* BEGIN Given passage *
Grammatica Arabica; cum varia praxios materia, cujus elenchum versa dabit pagella.
Leiden, Joannes Maire, 1656. 2 parts in 1 volume. 4to. The title-page is printed in red and black, lacking the printer's device, with a few woodcut decorated initials and some head- and tailpieces built up from typographical ornaments. The text is set in both roman and Arabic type. Quarter vellum and blue decorated paper sides, with the manuscript author and title on the spine, blue sprinkled edges. [1], [1 blank], [4], [1 blank], [5], 172, "282" [= 284] pp.
€ 4,500
Third edition, expanded and edited by Jacobus Golius, of Erpenius classic Arabic grammar, first published in 1613. Maire had published the second edition, edited by Golius student Antonius Deusing, in 1636. That edition included the authors own revisions, taken from his copy of the 1613 edition, and was expanded by the addition of Lokmans fables and Arabic proverbs, which Erpenius had published earlier. The present edition further expands it with an Arabic chrestomathy that Fabricius had published in 1638.
The present copy has clearly been used to study Arab grammar, as it has been annotated in an 18th-century hand throughout. These annotations are most likely the work of the Swede Petrus Boling (1731?-1805?) who was headmaster in Gävle from 1786 to 1805. His manuscript ex libris can be found on the front pastedown.
* END Given passage *
* BEGIN Data rows *
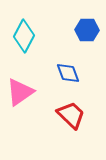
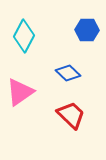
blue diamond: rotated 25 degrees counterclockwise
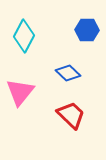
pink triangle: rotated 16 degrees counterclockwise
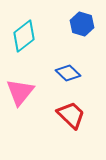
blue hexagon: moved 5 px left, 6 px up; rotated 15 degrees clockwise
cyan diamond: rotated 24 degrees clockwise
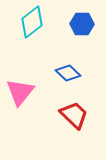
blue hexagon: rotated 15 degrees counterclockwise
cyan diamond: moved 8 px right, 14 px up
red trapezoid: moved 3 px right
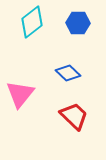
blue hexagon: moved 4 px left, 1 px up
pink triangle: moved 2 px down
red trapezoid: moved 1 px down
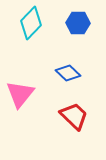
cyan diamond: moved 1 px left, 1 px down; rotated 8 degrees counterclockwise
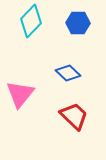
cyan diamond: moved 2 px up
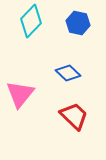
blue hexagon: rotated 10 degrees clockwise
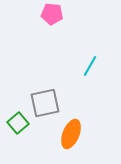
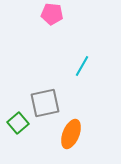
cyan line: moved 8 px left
* END Data rows *
• **Work instructions**
A. List each feature of the binding that the book description gives.
B. Reproduce the book description from "The present copy" to "the front pastedown.".
C. Answer these from the book description:
(i) In what city and year was this edition published?
(ii) Who expanded and edited the third edition?
(iii) Where in the copy is Petrus Boling's manuscript ex libris found?

• **Expected answers**
A.
- Quarter vellum
- Blue decorated paper sides
- Manuscript author and title on the spine
- Blue sprinkled edges

B.
The present copy has clearly been used to study Arab grammar, as it has been annotated in an 18th-century hand throughout. These annotations are most likely the work of the Swede Petrus Boling (1731?-1805?) who was headmaster in Gävle from 1786 to 1805. His manuscript ex libris can be found on the front pastedown.

C.
(i) Leiden, 1656
(ii) Jacobus Golius
(iii) On the front pastedown